I created a ramdisk like this:

mkramdisk 2G
mkfs -V jfs2 /dev/ramdisk0
mount -V jfs2 -o noatime,log=NULL /dev/ramdisk0 /mnt/ram

Then I ran:

timex dd if=/dev/zero of=bla bs=1M count=999

and calculated the speed which was a little more than 800MB/s.

There's also a Linux LPAR on the same machine and doing the same there delivered around 6300MB/s. That's much closer to what I expected given that the machine in question has DDR3 ram.

So why is the AIX ramdisk so slow? Is /dev/zero somehow limited? Or is that all JFS2 can do? Or maybe something else?

Chris Gibson's profile image
Chris Gibson  Best Answer

OK.

Would you be running Oracle binaries out of the cio mounted ram fs?

You could try the "dio" mount option as an alternative.

# mount -V jfs2 -o dio,rbrw,noatime,log=NULL /dev/ramdisk0 /mnt/ram
# timex dd if=/dev/zero of=bla bs=1M count=999
999+0 records in.
999+0 records out.

real 0.32
user 0.00
sys  0.10

DIO is safer than CIO for running binaries because it doesn’t disable inode locking or impose CIO’s strict access methods, reducing the chance of errors like EINVAL or access conflicts. However, DIO still skips caching, so it’s not ideal for binaries that benefit from buffered I/O. Simple, self-contained binaries with minimal reliance on filesystem caching are less likely to encounter issues.

Alexander Pettitt's profile image
Alexander Pettitt

Try this instead

# mount -V jfs2 -o noatime,cio,log=NULL /dev/ramdisk0 /mnt/ram
# time dd if=/dev/zero of=/mnt/ram/output bs=1m count=1024
1024+0 records in.
1024+0 records out.

real    0m0.21s
user    0m0.00s
sys     0m0.08s

jack smith's profile image
jack smith

Yes, this is much faster, but according to the docs: "One side-effect of this is that it is impossible to run binaries out of a cio mounted file system". So unfortunately that's not an option.

Alexander Pettitt's profile image
Alexander Pettitt

Trying to understand a use case to run binaries from a RAM drive.
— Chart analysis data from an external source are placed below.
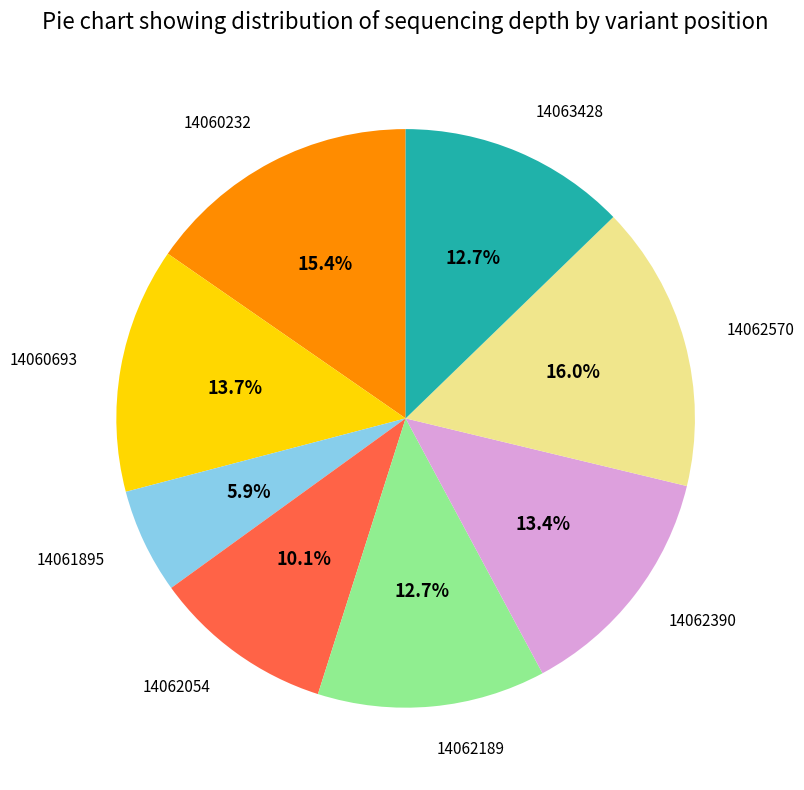

To the nearest percent, what is the average slice percentage?

12%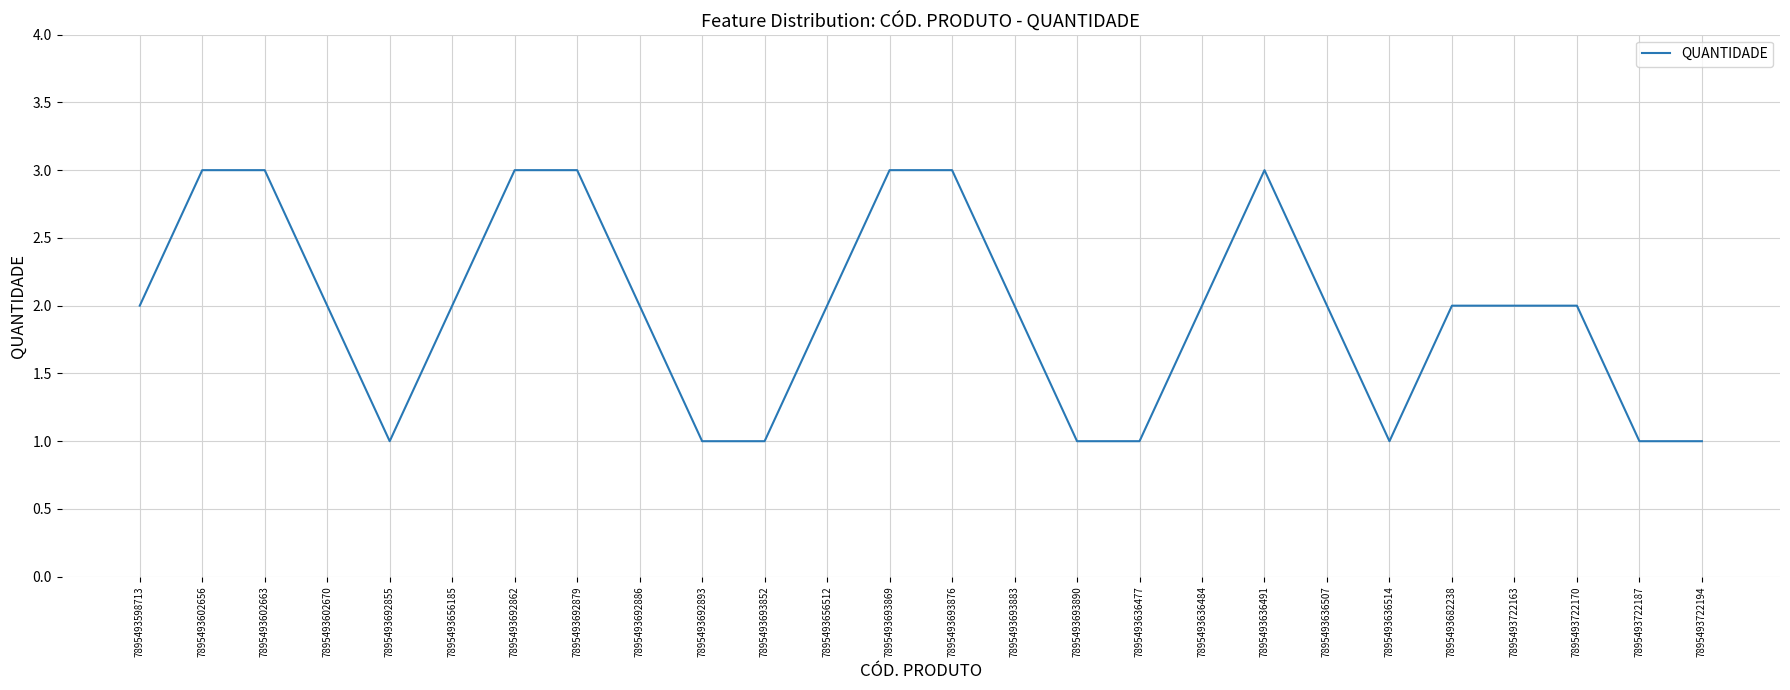

Reading right to left, list all the values displayed in this chart.

7895493722194=1	7895493722187=1	7895493722170=2	7895493722163=2	7895493682238=2	7895493636514=1	7895493636507=2	7895493636491=3	7895493636484=2	7895493636477=1	7895493693890=1	7895493693883=2	7895493693876=3	7895493693869=3	7895493656512=2	7895493693852=1	7895493692893=1	7895493692886=2	7895493692879=3	7895493692862=3	7895493656185=2	7895493692855=1	7895493602670=2	7895493602663=3	7895493602656=3	7895493598713=2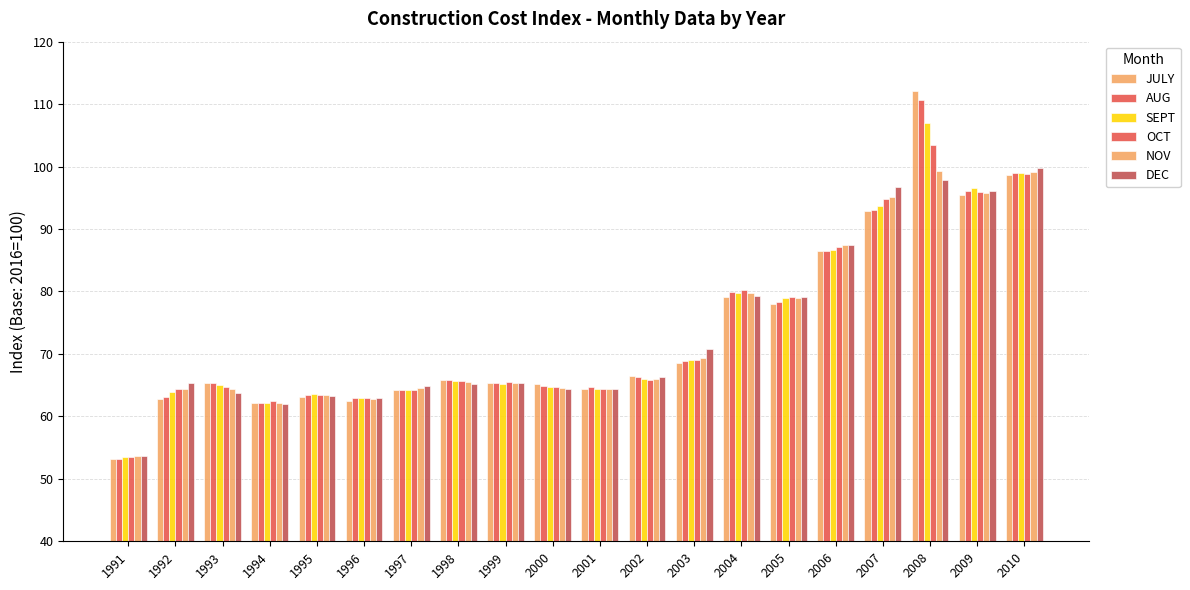

At which label does DEC reach its peak?

2010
Also trying to understand why write performance matters if you are running binaries from the ramdrive.

jack smith's profile image
jack smith

Because I use ramdisks for tests and development. So is there another way to get a fully usable ramdisk from AIX that's not 8 times slower than the Linux version?

Cesar Daniel Delgado Ponce's profile image
Cesar Daniel Delgado Ponce

Hi

Well i think main difference is FS type. What's the FS type your are using on that Linux LPAR? 

Those options (noatime and no log) are the ones that i used when using RAM devices. Just one idea: depending on the server and the AIX version why don't use Persistent Volumes???

HTH

jack smith's profile image
jack smith

With Linux I used tmpfs and I can't use persistent volumes because the machine in question is a Power8.

Chris Gibson's profile image
Chris Gibson

What version of AIX are you using? What is the TL/SP level? 

jack smith's profile image
jack smith

I tried with 7.2.5, 7.3.2 and 7.3.3.

jack smith's profile image
jack smith

This one is even faster than cio and with less limitations. Thanks!